● **How to complete this task**
Within the listing below, please copy exactly the lines between the line holding "ring dip: (366, 1071)" and the line holding "index pip: (828, 1091)", inclusive.
Material provided section start
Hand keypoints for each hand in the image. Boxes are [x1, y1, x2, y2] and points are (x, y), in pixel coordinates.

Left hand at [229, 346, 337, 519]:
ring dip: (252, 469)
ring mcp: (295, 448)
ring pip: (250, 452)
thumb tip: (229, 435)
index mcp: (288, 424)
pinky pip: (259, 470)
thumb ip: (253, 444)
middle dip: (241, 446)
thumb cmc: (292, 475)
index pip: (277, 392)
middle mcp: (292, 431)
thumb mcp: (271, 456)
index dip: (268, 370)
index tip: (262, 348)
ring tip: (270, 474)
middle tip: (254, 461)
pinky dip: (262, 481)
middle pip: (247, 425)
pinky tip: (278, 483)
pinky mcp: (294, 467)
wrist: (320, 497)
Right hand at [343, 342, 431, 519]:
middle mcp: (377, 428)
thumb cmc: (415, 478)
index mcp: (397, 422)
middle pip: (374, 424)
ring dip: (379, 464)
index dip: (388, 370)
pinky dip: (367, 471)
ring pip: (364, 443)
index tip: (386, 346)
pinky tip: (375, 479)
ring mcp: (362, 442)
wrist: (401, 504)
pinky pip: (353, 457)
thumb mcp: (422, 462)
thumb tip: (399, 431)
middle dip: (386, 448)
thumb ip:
Material provided section end
Material provided section start
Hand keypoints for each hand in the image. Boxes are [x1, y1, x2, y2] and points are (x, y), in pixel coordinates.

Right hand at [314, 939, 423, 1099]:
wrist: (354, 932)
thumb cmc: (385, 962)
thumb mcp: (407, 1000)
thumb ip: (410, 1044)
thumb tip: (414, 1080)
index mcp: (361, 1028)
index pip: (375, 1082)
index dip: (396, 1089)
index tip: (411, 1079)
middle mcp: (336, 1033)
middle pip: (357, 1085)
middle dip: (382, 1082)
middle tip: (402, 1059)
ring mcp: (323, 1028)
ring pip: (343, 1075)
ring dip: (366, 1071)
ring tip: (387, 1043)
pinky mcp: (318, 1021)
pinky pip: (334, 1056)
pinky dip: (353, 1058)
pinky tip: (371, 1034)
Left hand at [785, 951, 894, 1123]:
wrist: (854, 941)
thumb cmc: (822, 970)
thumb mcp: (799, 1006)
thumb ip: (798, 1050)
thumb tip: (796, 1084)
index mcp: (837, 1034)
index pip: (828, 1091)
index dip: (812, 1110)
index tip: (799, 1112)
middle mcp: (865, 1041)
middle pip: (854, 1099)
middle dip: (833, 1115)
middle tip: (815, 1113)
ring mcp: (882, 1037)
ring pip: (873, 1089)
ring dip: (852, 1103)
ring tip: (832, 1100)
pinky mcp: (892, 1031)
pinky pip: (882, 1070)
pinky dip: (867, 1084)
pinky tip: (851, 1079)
Material provided section end
● **Answer below**
ring dip: (366, 1071)
ring tip: (387, 1043)
pinky mcp: (318, 1021)
pinky pip: (334, 1056)
pinky dip: (353, 1058)
pinky tip: (371, 1034)
Left hand at [785, 951, 894, 1123]:
wrist: (854, 941)
thumb cmc: (822, 970)
thumb mcp: (799, 1006)
thumb ip: (798, 1050)
thumb tip: (796, 1084)
index mcp: (837, 1034)
index pip: (828, 1091)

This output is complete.